Look through the records below, and copy out every line that holds the string "right".

─── Supplied material ───

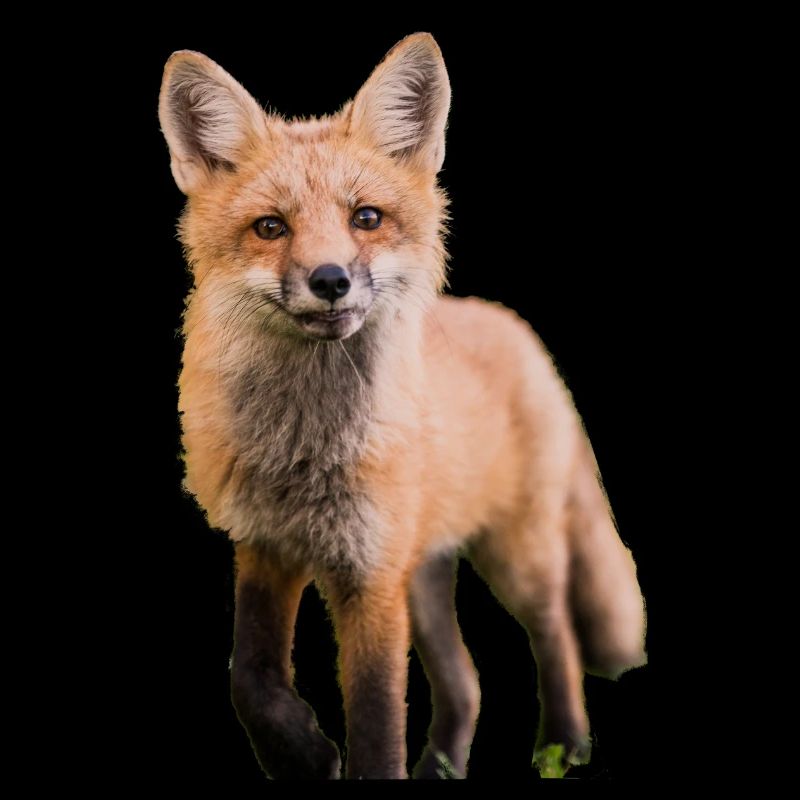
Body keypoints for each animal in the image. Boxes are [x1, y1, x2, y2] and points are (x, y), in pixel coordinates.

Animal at [158, 33, 646, 780]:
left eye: (366, 218)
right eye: (270, 227)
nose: (330, 280)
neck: (306, 453)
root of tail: (512, 325)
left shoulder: (371, 575)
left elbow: (377, 719)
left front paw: (337, 756)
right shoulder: (265, 546)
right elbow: (251, 677)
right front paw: (302, 751)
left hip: (515, 555)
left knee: (556, 633)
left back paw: (563, 744)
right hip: (424, 573)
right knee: (468, 680)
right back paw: (441, 764)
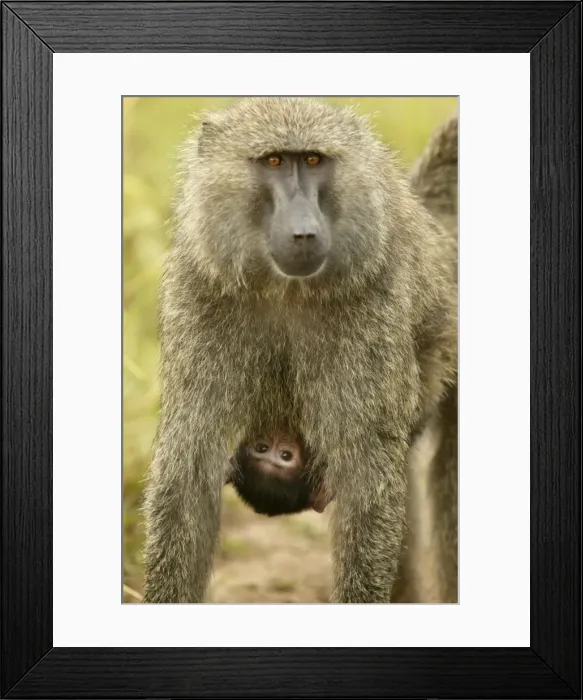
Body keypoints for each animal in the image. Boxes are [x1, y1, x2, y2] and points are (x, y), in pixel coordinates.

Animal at [142, 98, 458, 604]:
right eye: (273, 161)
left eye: (312, 160)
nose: (304, 232)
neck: (284, 288)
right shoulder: (200, 291)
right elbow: (186, 478)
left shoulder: (373, 301)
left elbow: (368, 490)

───

--- Answer to the problem ---
right eye: (270, 227)
right shoulder: (265, 546)
right elbow: (251, 677)
right front paw: (302, 751)
right hip: (424, 573)
right knee: (468, 680)
right back paw: (441, 764)
right eye: (273, 161)
right shoulder: (200, 291)
right elbow: (186, 478)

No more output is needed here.